- [INSTRUCTIONS TO FOLLOW] Pull out every line in the data that has the string "shoulder" in it.

(Beginning of RECORDS PROVIDED)

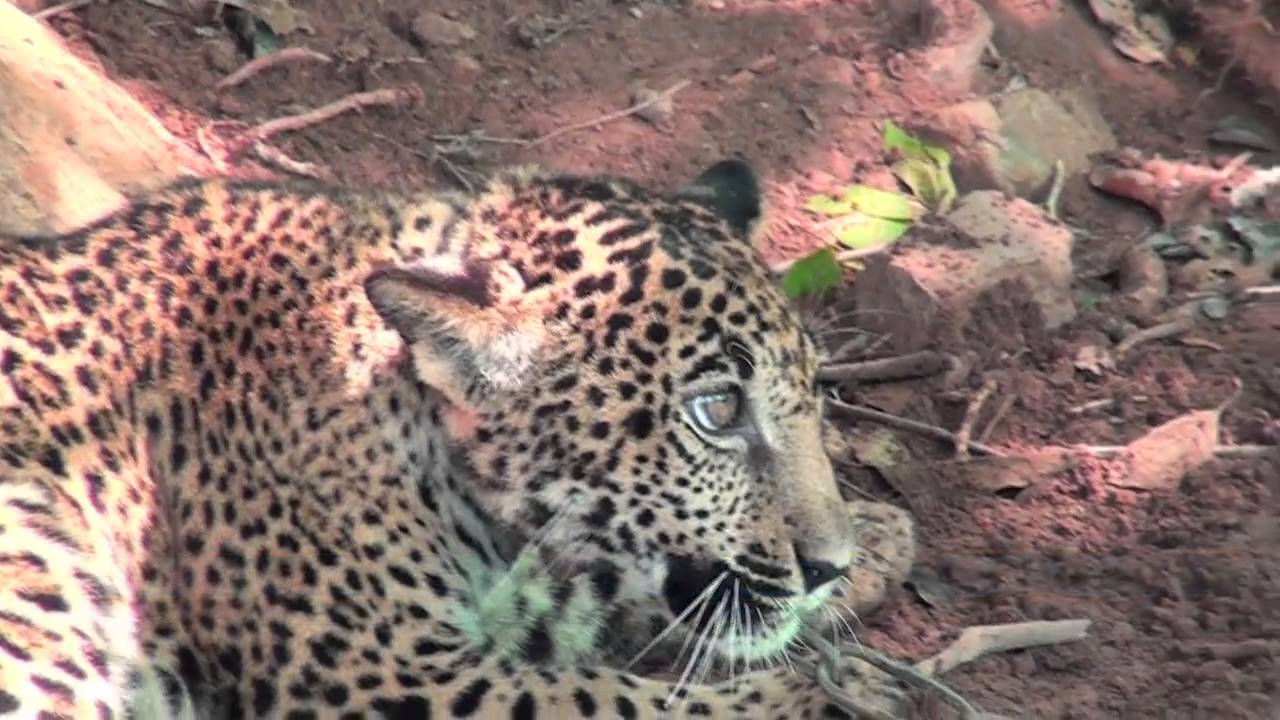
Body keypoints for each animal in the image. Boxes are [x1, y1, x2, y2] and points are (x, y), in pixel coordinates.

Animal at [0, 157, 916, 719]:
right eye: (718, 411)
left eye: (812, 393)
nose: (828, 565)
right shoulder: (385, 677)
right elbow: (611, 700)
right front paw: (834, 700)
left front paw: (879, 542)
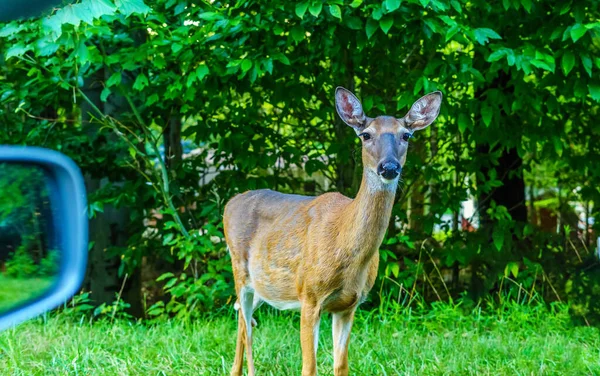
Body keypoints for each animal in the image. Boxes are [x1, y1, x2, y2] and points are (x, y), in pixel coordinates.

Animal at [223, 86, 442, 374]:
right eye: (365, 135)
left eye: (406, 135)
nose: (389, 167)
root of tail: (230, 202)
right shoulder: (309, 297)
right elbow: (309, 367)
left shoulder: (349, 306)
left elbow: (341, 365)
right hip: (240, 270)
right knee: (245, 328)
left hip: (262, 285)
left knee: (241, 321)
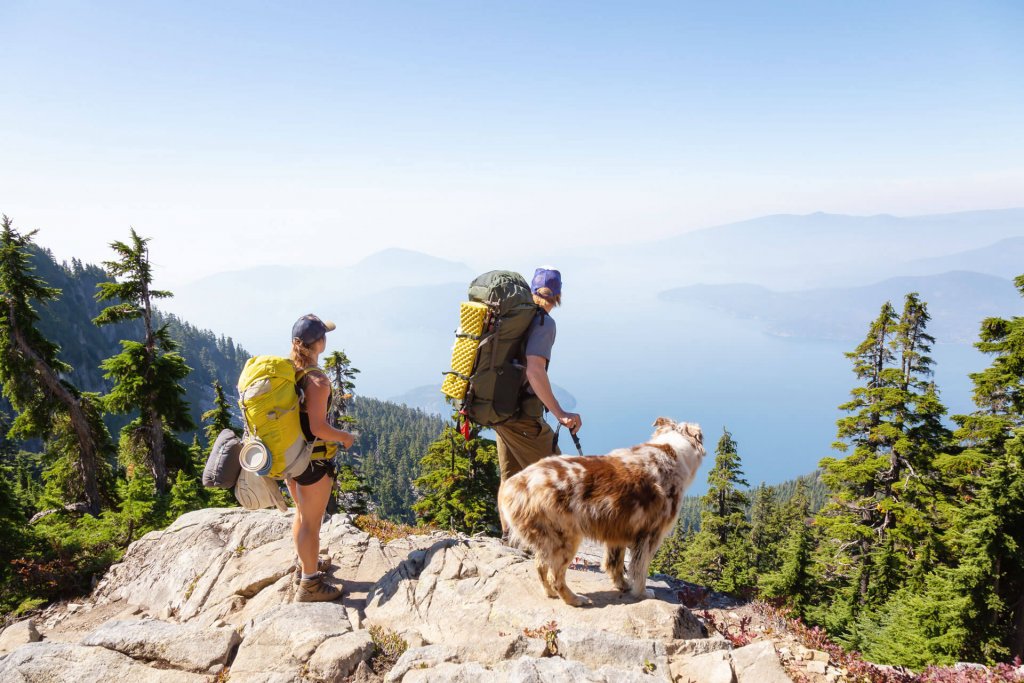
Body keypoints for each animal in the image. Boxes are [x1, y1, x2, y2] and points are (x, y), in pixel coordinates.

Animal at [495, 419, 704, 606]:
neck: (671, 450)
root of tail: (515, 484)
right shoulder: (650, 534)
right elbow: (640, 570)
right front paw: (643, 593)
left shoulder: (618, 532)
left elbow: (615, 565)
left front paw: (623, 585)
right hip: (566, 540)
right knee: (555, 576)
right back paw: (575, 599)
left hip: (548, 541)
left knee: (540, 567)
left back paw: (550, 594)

(End of RECORDS PROVIDED)
(Beginning of RECORDS PROVIDED)

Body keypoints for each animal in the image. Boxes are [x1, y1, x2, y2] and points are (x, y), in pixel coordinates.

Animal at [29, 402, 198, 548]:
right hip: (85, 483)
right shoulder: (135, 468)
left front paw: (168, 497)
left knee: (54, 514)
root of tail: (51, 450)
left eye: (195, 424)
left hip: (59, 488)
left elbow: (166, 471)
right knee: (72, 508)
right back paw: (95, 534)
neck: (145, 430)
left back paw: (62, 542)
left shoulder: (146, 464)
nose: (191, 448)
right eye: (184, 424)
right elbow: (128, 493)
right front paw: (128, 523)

(End of RECORDS PROVIDED)

- [WRITTEN ANSWER]
right shoulder: (385, 677)
right shoulder: (309, 297)
left shoulder: (349, 306)
right shoulder: (650, 534)
left shoulder: (618, 532)
right shoulder: (135, 468)
left shoulder: (146, 464)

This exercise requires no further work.